NSF gives $5 million boost to STEM higher education in Missouri

Washington University part of statewide consortium that aims to double STEM degree attainment among underrepresented minorities

Washington University's Rochelle Smith (right) and Dedric Carter (center) help Art Hicks of the NSF's Louis Stokes Alliances for Minority Participation program announce the LSAMP grant Oct. 12 at Harris Stowe State University.
Washington University’s Rochelle Smith (right) and Dedric Carter (center) help Art Hicks of the NSF’s Louis Stokes Alliances for Minority Participation program announce the $5 million grant that will aid a consortium of higher education institutions in Missouri. The grant was announced Oct. 12 in St. Louis at Harris-Stowe State University.

Washington University in St. Louis is part of an alliance of Missouri institutions of higher education that recently received a $5 million grant from the National Science Foundation (NSF) to fund efforts to more than double underrepresented minority science, technology, engineering and math (STEM) graduates in Missouri within five years.

The alliance, part of the NSF’s Louis Stokes Alliances for Minority Participation program in Missouri (MoLSAMP), includes Washington University, as well as Harris-Stowe State University; Lincoln University; the Center for Plant and Life Sciences at St. Louis Community College; Truman State University; the University of Central Missouri, the University of Missouri-Columbia; and the University of Missouri-St. Louis.

“It’s a significant opportunity to bring the LSAMP program to Missouri,” said Dedric Carter, vice chancellor for operations and technology transfer and co-principal investigator on the NSF grant. 

“Our state’s continued excellence in STEM requires that we grow the diversity of the students choosing and remaining in the STEM disciplines,” Carter said. “Introducing research and entrepreneurial outlets to these students will help to expand their possibilities.”

As part of MoLSAMP’s STEM retention efforts, Washington University will provide research practice opportunities and unique entrepreneurial exposure in St. Louis, as well as strategic advising, academic support and other tools to help students persist in STEM majors.

The university’s MoLSAMP-related activities will draw on the infrastructure of the Washington University Summer Engineering Fellowship program in the School of Engineering & Applied Science, administered by Emily Boyd, a principal lecturer in the department of Mechanical Engineering & Materials Science, and the internship programs led by Rochelle Smith, assistant provost for Diversity Initiatives.

These efforts at the university will operate in concert with umbrella activities to grow STEM retention among alliance members Missouri.

According to Carter, the LSAMP grant provides an added catalyst for the important efforts already underway at the university to ensure student achievement, including a partnership with the newly created Office of Student Success, lead by assistant provost Tony Tillman, in preparing underrepresented students at Washington University for the research and practice activities offered by the alliance.

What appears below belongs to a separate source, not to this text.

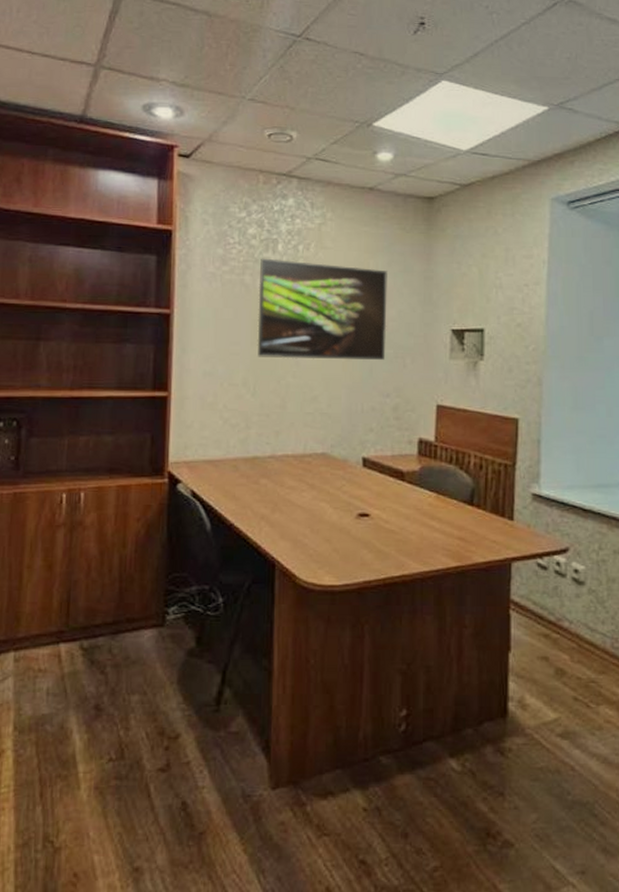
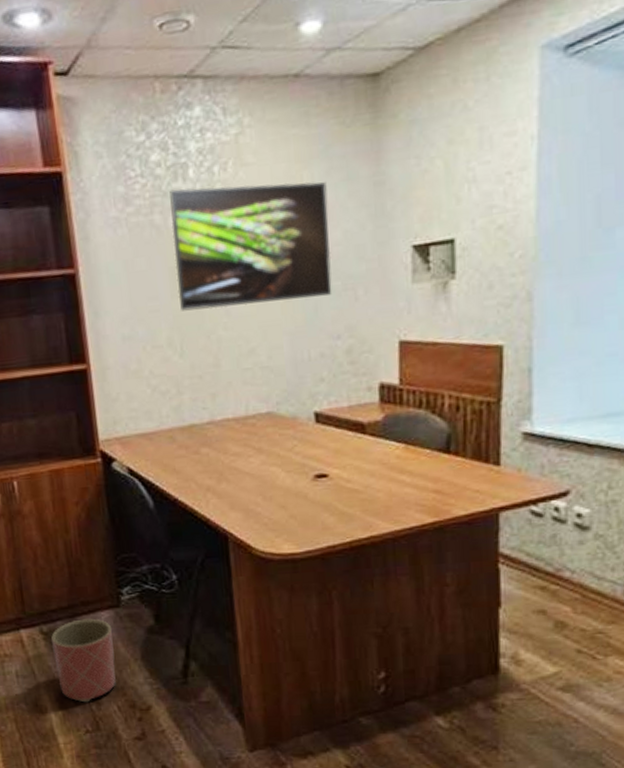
planter: none [89,636,153,727] -> present [51,618,116,703]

MoLSAMP aims to expand the number of underrepresented minority STEM graduates in Missouri from 283 to beyond 630 by 2021. Underrepresented minorities are identified by LSAMP as African Americans, Hispanic Americans, American Indians, Alaska Natives, Native Hawaiians and Native Pacific Islanders.

The MoLSAMP program is the 46th such alliance in the nation. The LSAMP program provides funding to alliances that implement comprehensive, evidence-based, innovative, and sustained strategies that ultimately result in the graduation of well-prepared, highly-qualified students from underrepresented groups who pursue graduate studies or careers in STEM. The LSAMP program is in its 25th year.

The program is named for Ohio Congressman Louis Stokes, who helped focus federal attention on the nation’s poor, and led a special House of Representatives investigation into the assassinations of President John F. Kennedy and the Rev. Dr. Martin Luther King Jr.  When Stokes retired from Congress in 1999, the Alliances for Minority Participation program was renamed the Louis Stokes Alliances for Minority Participation – or LSAMP.  Congressman Stokes passed away in 2015.